Beyond the main issue, there's some smaller things that are weird.
1: Disabling of control-click building is annoying. For example, if you want to transport stuff literally one tile, building a road-vehicle 'switch' is about ten times as much work. A road vehicle switch is a row of two alternating RV stations with unidirectional roads pointed towards them. RV's are trapped within that switch. They stop at each of the two stations every tile they travel and can then dropoff ~150 cargo per RV per month.
Not to mention that there's many legitimate configurations of stations and waypoints that cannot be built.
(1a: Although, you could try it with docks since ships can quantum-stockpile...)
1b: If you do enable control-click building, issues with station spread may become apparent. However, station spread is limited by max. station size setting. You can't really do evil game-breaking things as long as you load under the station sign.
2: Default RV prices are too expensive compared to trains. A two-tile train has equal capacity to 4 road vehicles, more speed, and less cost (with the right loco). Plus rails are cheaper than roads. RVs are dreadfully slow. I suggest EGRVTS or Basecost modding RV prices by 1/2 via NewGRF.
3: Default Lumber Mill cuts trees. This means manually planting trees. This is a chore, not gameplay. How about using either LL's lumber mill GRF (which disables cutting trees and increases cost by 20%), or using OpenGFX+ Industries GRF?
OpenGFX+ Industries allows you to choose the type of industries for each industry chain. You can e.g. have coal in desert. Or have
forests of tropical trees instead of lumber mills. This fixes it nicely.
4: The game has no money sink. That is: there's no way to spend your money apart from building trains/tracks. This means if the goal is raised or the game's effective skill cap is raised, building fast is the main thing. This can be good or bad, depending. For now, I don't think this is a serious problem at all, it could be just what makes this unique.

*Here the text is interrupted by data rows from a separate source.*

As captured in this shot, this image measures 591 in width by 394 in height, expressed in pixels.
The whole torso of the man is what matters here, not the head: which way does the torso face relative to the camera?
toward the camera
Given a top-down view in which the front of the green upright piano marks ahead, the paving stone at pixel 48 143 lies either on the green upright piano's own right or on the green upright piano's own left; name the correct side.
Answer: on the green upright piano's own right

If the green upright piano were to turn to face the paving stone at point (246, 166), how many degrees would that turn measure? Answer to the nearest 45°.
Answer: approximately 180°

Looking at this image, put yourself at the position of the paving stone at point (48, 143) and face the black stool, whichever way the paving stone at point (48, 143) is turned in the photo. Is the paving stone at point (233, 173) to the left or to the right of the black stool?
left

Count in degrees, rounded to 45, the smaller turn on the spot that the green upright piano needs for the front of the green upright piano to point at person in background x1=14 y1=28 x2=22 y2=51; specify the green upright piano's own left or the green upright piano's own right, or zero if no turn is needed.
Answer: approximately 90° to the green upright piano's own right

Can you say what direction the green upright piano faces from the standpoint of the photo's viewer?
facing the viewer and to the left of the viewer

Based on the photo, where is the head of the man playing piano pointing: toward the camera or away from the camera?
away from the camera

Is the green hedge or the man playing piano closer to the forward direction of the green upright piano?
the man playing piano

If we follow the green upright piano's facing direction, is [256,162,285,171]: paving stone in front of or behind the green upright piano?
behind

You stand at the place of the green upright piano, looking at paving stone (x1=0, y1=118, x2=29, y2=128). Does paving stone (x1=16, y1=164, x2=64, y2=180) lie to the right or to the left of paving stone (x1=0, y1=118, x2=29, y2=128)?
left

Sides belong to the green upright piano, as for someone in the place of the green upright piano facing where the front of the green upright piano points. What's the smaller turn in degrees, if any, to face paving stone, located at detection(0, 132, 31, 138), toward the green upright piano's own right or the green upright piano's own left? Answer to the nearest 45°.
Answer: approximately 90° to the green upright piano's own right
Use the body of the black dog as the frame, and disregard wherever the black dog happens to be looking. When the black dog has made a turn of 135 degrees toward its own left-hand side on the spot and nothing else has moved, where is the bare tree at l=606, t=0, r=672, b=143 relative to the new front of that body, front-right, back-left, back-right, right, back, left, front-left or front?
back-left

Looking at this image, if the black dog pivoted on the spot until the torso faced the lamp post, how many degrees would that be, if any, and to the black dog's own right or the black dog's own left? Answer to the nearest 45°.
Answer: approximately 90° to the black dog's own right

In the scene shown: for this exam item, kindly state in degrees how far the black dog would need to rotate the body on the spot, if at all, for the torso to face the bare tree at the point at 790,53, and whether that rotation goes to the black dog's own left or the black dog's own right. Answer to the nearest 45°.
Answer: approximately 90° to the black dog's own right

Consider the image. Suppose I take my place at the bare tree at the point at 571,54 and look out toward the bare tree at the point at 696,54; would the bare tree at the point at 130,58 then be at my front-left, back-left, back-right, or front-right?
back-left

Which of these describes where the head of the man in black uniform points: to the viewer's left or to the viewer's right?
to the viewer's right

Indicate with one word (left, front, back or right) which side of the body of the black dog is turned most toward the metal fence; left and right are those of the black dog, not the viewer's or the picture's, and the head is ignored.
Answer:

5: Cities grow by transporting passengers to them. Depending on future development, making the game harder in some way, this may create a "Tragedy of the Commons" (see wiki article:
en.wikipedia.org/wiki/Tragedy_of_the_commons
A company that uses a city's passengers for its own town gains more than one which grows a city. In fact, the latter can aid the former to its own detriment. As there is currently plenty of city on the map (and players are stupid and don't unload and leave empty in their own towns), there is no huge cause for concern. Later on though, you might want to change the growth req to transporting passengers
from cities instead.
6: Very small towns may be ungrowable. They may not accept mail or passengers. There does not seem to be a clause for this.